The bill for gold import fell again in 2016-17. Whether this would continue or not would depend on multiple factors. Demand is good, showed the March quarter. Whether adverse weather would spoil the rural demand story and how the coming goods and services tax (GST) would be implemented will decide the trend. Policy change is also possible from the government — there is talk of Aadhaar-based Know Your Customer checks being extended for jewellery buying.
The import bill at end-February, for the first 11 months of 2016-17, was $23.3 billion, for 558 tonnes of import. Another 80-85 tonnes is estimated to have come in March, the final month — that would mean an import bill for the year at $26.8 bn (640 tonnes overall). The demand trend is expected to continue ahead of Akshaya Tritiya on April 28, considered an auspicious occasion to buy the metal.

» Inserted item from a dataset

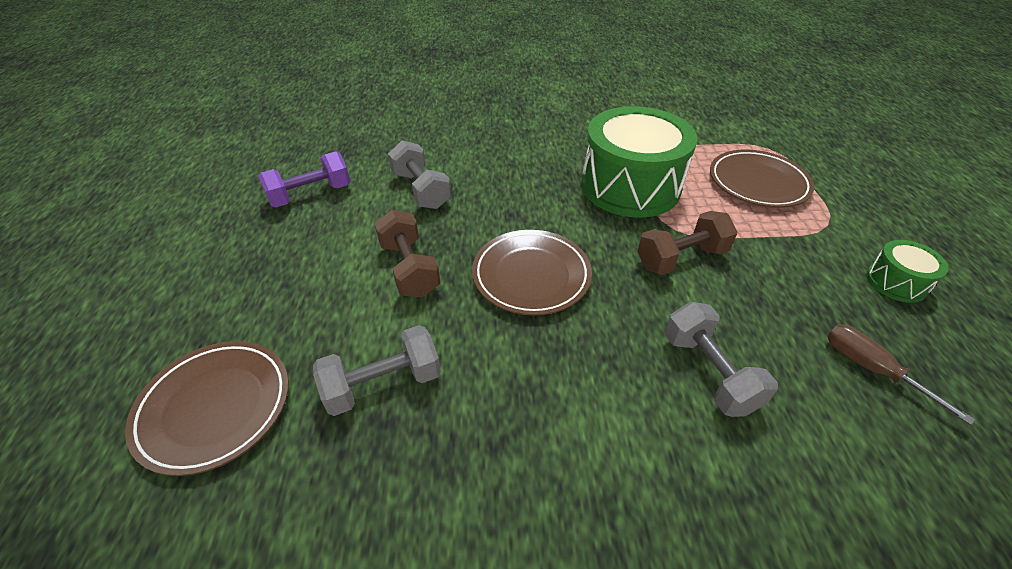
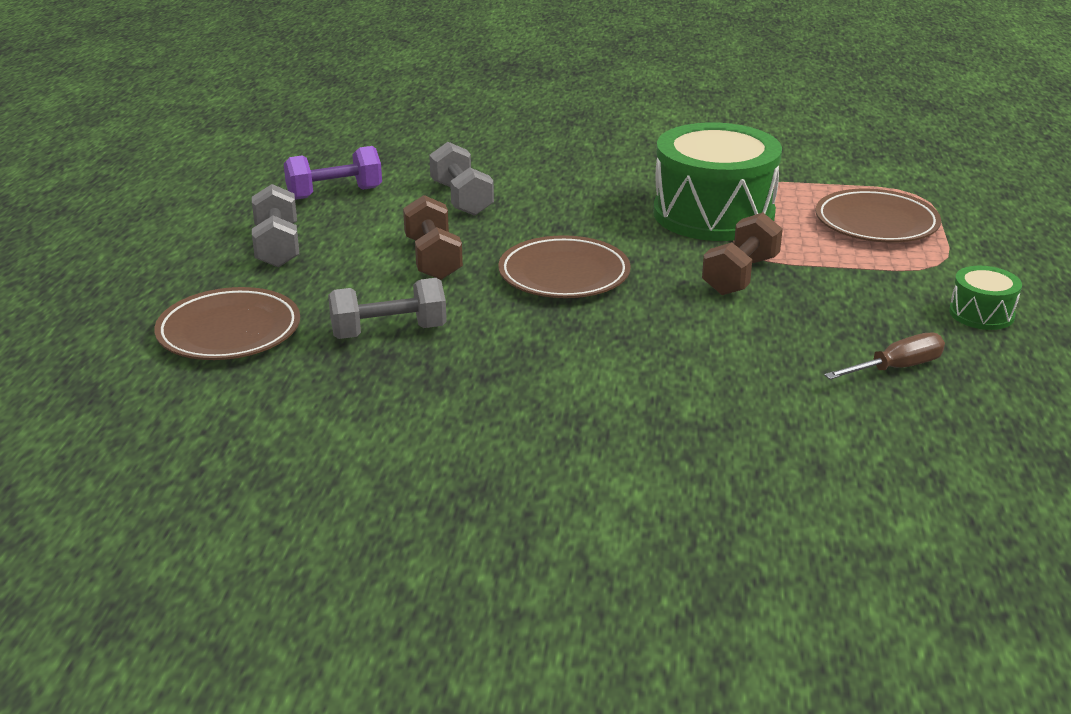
camera: 10 degrees right, 15 degrees down
brown dumbbell [637,211,738,275] -> brown dumbbell turned 45 degrees counterclockwise [702,212,783,295]
grey dumbbell [665,301,778,417] -> grey dumbbell moved to [252,184,299,267]
brown screwdriver [827,324,975,425] -> brown screwdriver turned 90 degrees clockwise [824,332,945,380]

Sudheesh Nambiath, lead analyst for precious metals at GFMS Thomson Reuters, said: “The trend remained strong in March and total imports in the first quarter are likely to be 210 to 215 tonnes, 78 per cent higher than the same period last year. Whether this trend continues hinges on how the GST rates on jewellery are set.”
GST will decide the trend for demand and import. There are several uncertainties. These include how old jewellery sold against a new purchase will be treated for GST, whether old jewellery can be sold for cash or needs a bill, whether input credit will be available for such transactions or not.
Nitin Khandelwal, chairman, All India Gems & Jewellery Trade Federation, said: “The VAT (value added tax) rate across the country is one per cent, except 1.2 per cent in Maharashtra and five per cent in Kerala, where under a composite scheme it comes to 1.5 per cent. If the (GST) rate is kept high as feared, trade will shift to the unorganised sector.”
Even for excise duty, says the GFMS annual survey, issued on Monday, “it is estimated that fewer than 2,000 jewellery manufacturers registered as of the end of 2016. This might be a small per cent of all manufacturers”. Most took shelter under the turnover threshold, below which registration is not required.
Nambiath says: “Given the uncertainty, many retailers are shifting increasingly towards gold metal loans. We estimate that of the total gold supplied by banks, 30-35 per cent (in the March quarter) would have been on lease, against 23 per cent estimated for the past calendar year”.